What makes Sicario so brilliant?
By Cassio
25 October 2015
From the moment we click play on Sicario, almost at once, we’re uncomfortable. There’s little music. A sparse landscape. Claustrophobia greets us, and we’re beckoned in. It wouldn’t be Villeneuve if we felt any other way.
We’re greeted by a very real scenario and a very real threat – the world of Mexican drug cartels, and the threat they pose to those that stand up to them. It’s a male dominated world, save for Emily Blunt’s character, Kate Macer, an FBI Special Weapons and Tactics Team agent.
The story of Sicario
The ever spiralling hierarchy of the drug world, means that Macer is swiftly drafted into the upper echelons of a government task force, set-up to seek out some of the more dangerous gangland figures. Here, Macer finds out that the level of indifference to life, and the reckless abandon of morality in their cause, means she has to toughen up and stay onside. She is the mirror for our moral compass throughout. While she attempts to hunt down and prosecute the mob bosses on legal terms, increasingly she’s reminded that the rules to the game are skewed, the deeper you delve.

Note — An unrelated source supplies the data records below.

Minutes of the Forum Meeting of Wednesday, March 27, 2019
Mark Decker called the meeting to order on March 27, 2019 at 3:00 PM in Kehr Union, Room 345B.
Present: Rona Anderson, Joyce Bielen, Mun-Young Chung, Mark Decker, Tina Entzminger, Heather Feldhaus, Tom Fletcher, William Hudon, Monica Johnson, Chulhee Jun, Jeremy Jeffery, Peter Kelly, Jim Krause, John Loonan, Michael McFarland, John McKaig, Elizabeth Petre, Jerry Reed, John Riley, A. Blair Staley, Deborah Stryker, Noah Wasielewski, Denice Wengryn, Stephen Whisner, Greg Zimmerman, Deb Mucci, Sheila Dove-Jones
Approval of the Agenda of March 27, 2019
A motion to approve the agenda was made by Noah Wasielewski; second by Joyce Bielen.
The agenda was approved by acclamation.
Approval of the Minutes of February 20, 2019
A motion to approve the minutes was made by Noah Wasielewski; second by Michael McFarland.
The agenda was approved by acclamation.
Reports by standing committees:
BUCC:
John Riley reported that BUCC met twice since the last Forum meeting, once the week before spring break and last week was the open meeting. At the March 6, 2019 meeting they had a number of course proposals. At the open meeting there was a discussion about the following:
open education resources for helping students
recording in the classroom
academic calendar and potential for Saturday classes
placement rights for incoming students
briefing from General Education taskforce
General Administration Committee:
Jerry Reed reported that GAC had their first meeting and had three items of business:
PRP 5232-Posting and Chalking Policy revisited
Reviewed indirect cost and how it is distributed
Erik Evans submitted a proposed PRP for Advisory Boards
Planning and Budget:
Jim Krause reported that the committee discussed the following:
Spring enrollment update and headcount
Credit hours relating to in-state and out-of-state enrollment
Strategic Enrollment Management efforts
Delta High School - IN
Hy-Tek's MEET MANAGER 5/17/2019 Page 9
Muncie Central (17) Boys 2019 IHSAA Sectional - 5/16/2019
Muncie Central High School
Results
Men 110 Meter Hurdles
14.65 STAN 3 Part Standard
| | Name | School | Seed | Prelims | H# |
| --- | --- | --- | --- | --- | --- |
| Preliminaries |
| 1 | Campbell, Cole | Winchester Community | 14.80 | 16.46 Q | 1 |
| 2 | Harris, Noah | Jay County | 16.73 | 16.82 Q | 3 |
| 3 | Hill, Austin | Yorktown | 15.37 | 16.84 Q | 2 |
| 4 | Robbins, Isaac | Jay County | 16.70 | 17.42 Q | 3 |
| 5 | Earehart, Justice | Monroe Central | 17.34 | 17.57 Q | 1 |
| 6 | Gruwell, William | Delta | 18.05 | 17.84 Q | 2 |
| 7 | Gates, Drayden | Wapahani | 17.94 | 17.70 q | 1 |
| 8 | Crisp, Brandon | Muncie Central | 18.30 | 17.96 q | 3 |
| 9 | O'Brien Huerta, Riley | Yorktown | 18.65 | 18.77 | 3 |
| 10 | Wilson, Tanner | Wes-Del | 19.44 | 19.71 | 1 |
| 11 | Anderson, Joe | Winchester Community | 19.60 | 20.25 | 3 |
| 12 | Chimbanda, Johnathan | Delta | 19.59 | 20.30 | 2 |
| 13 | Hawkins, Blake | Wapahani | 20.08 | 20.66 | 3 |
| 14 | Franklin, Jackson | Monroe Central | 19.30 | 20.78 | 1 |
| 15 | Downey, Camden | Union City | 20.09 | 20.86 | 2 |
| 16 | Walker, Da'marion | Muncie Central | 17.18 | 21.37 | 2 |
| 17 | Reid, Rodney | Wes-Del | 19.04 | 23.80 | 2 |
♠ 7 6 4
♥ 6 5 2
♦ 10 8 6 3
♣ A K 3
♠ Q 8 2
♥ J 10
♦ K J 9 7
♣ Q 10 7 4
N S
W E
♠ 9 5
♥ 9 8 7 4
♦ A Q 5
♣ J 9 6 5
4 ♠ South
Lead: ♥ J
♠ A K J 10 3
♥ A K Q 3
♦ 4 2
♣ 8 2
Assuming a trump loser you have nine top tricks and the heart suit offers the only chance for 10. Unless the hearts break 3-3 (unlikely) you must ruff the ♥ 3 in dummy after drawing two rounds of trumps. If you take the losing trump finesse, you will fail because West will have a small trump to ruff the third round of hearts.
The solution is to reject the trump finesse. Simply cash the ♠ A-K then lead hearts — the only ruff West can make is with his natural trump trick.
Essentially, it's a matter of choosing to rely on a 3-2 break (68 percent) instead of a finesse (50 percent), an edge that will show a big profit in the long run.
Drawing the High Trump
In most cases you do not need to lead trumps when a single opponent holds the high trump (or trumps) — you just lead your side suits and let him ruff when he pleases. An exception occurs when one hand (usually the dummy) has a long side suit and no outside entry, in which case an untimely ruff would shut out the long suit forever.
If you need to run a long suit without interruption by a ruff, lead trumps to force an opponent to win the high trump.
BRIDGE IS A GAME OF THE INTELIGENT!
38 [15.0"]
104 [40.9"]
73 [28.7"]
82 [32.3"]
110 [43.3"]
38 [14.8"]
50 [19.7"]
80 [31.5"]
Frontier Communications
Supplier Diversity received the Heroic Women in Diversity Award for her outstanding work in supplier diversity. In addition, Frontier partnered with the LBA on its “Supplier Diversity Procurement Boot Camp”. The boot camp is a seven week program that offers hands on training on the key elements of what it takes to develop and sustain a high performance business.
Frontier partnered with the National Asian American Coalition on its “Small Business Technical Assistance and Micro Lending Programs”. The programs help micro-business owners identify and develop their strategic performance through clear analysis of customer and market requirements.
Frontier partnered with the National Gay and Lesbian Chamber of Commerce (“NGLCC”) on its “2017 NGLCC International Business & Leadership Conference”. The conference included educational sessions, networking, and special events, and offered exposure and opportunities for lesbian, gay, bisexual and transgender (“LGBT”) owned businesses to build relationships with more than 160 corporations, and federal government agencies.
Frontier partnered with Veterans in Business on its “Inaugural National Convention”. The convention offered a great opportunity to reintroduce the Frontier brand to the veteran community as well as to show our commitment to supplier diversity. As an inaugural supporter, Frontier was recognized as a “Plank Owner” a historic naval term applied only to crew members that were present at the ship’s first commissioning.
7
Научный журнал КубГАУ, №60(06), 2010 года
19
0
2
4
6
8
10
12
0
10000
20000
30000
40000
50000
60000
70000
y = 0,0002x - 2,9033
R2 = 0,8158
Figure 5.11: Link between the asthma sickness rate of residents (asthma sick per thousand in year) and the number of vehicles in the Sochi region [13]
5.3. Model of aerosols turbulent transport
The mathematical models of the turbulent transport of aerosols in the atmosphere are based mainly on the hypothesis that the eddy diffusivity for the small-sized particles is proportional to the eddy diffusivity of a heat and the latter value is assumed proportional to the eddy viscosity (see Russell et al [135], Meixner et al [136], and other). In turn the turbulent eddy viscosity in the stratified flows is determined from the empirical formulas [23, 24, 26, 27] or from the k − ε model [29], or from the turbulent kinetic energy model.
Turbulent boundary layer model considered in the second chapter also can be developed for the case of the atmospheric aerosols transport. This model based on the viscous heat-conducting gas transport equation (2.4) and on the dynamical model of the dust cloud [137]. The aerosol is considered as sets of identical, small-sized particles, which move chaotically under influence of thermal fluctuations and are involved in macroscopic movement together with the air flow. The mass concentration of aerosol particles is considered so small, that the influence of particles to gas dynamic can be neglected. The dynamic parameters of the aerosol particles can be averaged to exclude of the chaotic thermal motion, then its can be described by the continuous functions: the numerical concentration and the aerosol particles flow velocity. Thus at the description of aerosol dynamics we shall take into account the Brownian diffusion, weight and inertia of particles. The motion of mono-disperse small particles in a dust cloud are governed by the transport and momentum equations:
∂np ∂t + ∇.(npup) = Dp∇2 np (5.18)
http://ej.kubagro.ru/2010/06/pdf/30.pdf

Josh Brolin and Benicio Del Toro play characters that are made for Villeneuve. In Prisoners, he showed us that he is a master of suspense, carefully dragging your emotions one way, then another, and doing the same with your morals. In Enemy, he moulds the every day into the sinister. With Brolin and Del Toro, he has room to manoeuvre duplicity in spades, and uses just enough ambiguity to keep you unsure until the last. Brolin heads up Blunt’s new unit, and Del Toro is a colleague whose beginnings are unclear. Both men are deeply untrustworthy, the second you set eyes upon them.
The characters of Sicario
As the film progresses, Blunt is more and more restricted by her morals, unable to walk the same path of her contemporaries who profess by their actions, that breaking the law is necessary to uphold it.
The ever so slight disappointment is that Blunt’s character doesn’t quite get the finale she deserves, and this matches the film – which slightly trails off towards the end, its aims shifting, its way impeded by one character’s motives, rather than a conclusion for the cast. There are incredible and tense moments which still make this film a more than worthy contender for film of the year, yet the bar has been set so high by Villeneuve in the recent past, that anything below a spectacular finish, is seen as slightly off form.
The film does round things up nicely, and by nicely, we mean awfully, pointing as it does to the inevitability of continued drug pedalling, corruption and gang violence. And while Blunt’s character gives us some notion of hope, at least for a short while, that there are those that will strive to uphold the virtue of the law, the reminder is the old adage: that nothing changes but the seasons.
What can we learn from Sicario?
Directing
A skill that blossoms in being taught, but seasoned by being used. Villeneuve’s first 3 features all won awards, yet he made his first feature at the ripe old age of 33. This is lesson enough for the aspirational among us, as it proves 2 things: Firstly, filmmaking is a craft, and is not always mastered at the age of 21. Use what you have learnt at film school to cultivate your style, to seek out the genres that excite you, to experiment with techniques that intrigue you. Secondly, as a director, your style can be malleable, and there should be a willingness to seek out opportunities that test and stretch you. Villeneuve has, in his first 3 Hollywood features, proven what versatility he has. Again, this is cultivated. It is no accident. It is brought about by applying your skills to varying genres and discovering what works, and what can be altered.
DOP
Roger Deakins worked on Prisoners with Villeneuve and was rightly lauded for such a gritty and grimy feel he was able to create in the film. In Sicario, he has once again proved how valuable a Director/DOP relationship is. A dusty, baron landscape accompanies the film, aptly mirroring the almost impossible and endless task that the FBI has on its hands. A great deal of the film is set at night, yet the cinematography suffers not for the lack of light. For those that wish to DOP, watching films like this, and seeing how the camera movement and lighting is achieved, is a wonderful lesson in matching tone and mood to subject.
Music
Jóhann Jóhannsson penned the score for Prisoners, and it’s easy to see why he was brought back. Thankfully however, the tone of this film does not require Hollywood interference in the form of strings, but relies more on (to quote Forgetting Sarah Marshall) dark ominous tones. However, the music is sparse, so sparse that you are more often that not led by the tone of the scene, and not the music. A refreshing use of the medium. When the dark and edgy tones do make their presence known, it only adds to what bleakness there is.
In terms of music, there is a lesson here. Less can indeed be more. Your job as a filmmaker is to tell the story. If you didn’t have access to music, how might that affect the tone of your film? What challenges would you face if you had no budget to score your short, or feature? Then, what if you only had budget for one or two music cues? Where might you use them? It’s fascinating when seen in Hollywood, as the resources are not the issue. Therefore, it is a choice, and a director’s stylistic one at that. For any directors or editors, this film is a good showcase for use of music, as it can be just as powerful when it is missing, as when it is present.